— Start of ENTRIES PROVIDED —

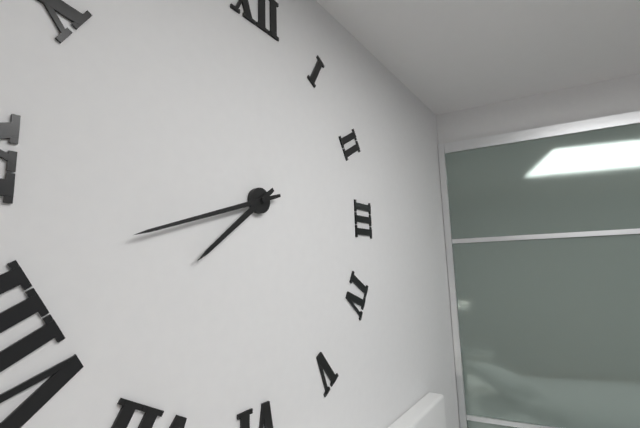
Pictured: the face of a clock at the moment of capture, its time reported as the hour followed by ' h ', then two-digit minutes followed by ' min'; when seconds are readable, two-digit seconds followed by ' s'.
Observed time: 7 h 42 min
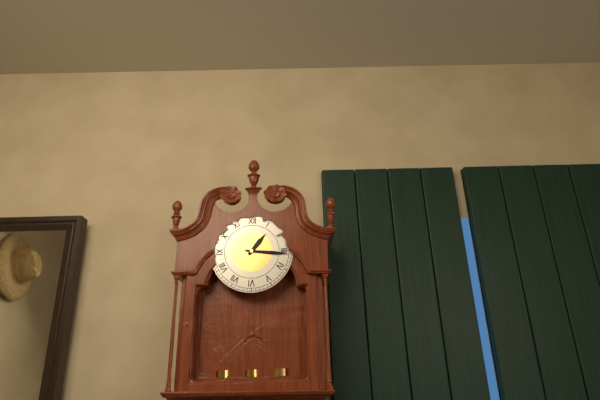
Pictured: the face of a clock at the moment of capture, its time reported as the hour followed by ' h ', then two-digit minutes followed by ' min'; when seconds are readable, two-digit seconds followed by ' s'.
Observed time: 1 h 16 min
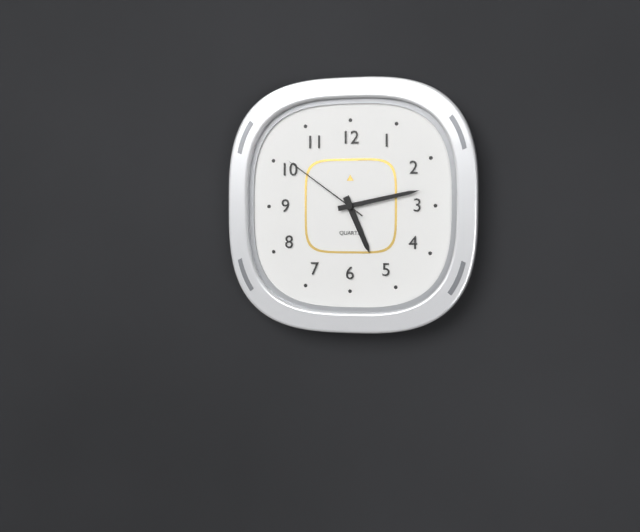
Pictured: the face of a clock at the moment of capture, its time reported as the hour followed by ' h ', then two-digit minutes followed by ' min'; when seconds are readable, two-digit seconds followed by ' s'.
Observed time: 5 h 13 min 51 s
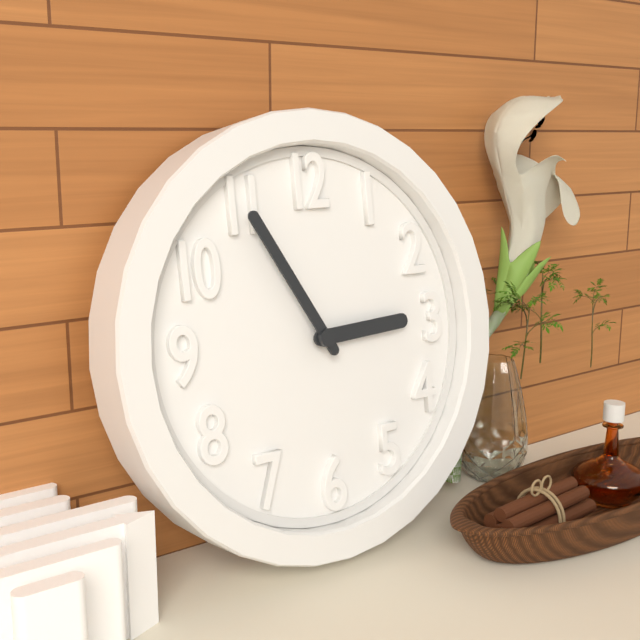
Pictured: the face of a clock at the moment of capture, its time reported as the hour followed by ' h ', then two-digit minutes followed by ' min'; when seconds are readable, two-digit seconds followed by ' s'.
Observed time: 2 h 55 min
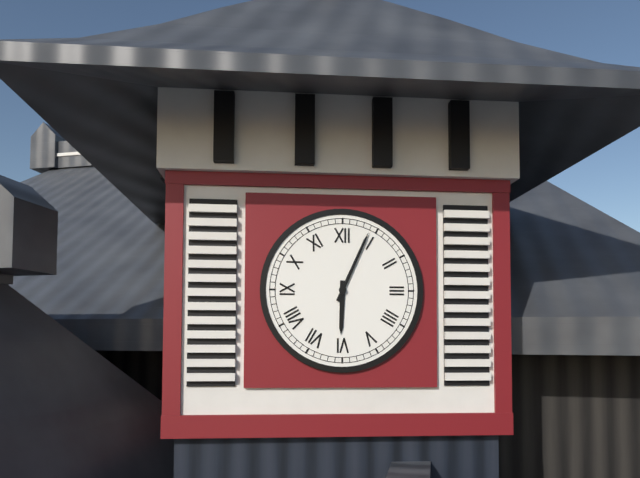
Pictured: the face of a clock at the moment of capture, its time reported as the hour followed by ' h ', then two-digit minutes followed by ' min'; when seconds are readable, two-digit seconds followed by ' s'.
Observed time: 6 h 04 min
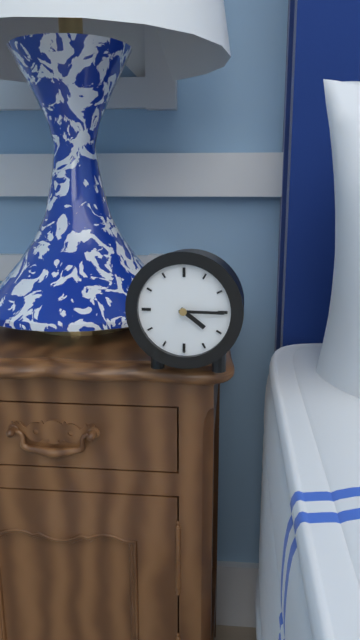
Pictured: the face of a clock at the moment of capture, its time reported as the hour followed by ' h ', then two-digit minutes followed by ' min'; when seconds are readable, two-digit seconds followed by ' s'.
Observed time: 4 h 15 min
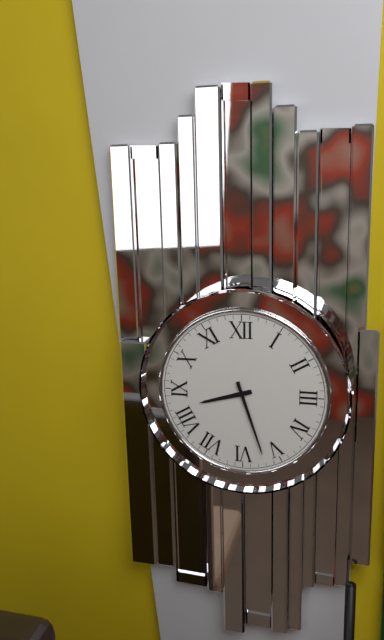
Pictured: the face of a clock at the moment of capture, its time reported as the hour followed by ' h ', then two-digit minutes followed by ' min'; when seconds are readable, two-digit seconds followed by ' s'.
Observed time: 8 h 27 min
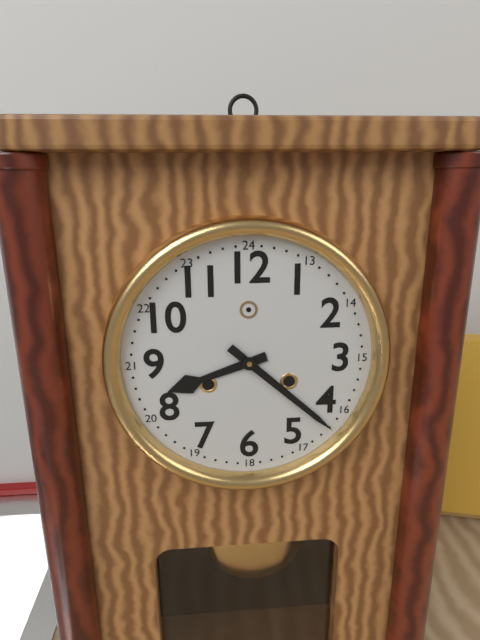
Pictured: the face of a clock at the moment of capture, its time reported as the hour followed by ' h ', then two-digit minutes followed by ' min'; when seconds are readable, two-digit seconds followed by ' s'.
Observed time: 8 h 22 min
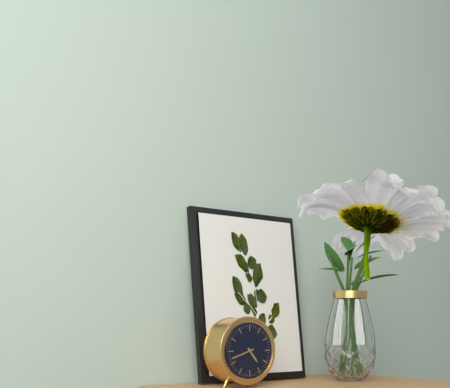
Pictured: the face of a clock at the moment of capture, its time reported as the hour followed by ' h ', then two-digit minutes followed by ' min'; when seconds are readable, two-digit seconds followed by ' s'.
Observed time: 4 h 42 min
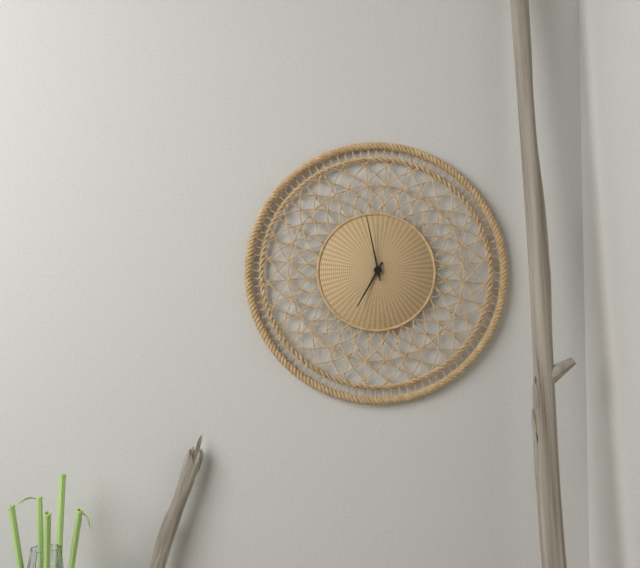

— End of ENTRIES PROVIDED —

> DIRECTIVE
Count the lines in the data above that contain the string "Observed", matching case exactly, and reply with only that number.

> TASK SOLUTION
9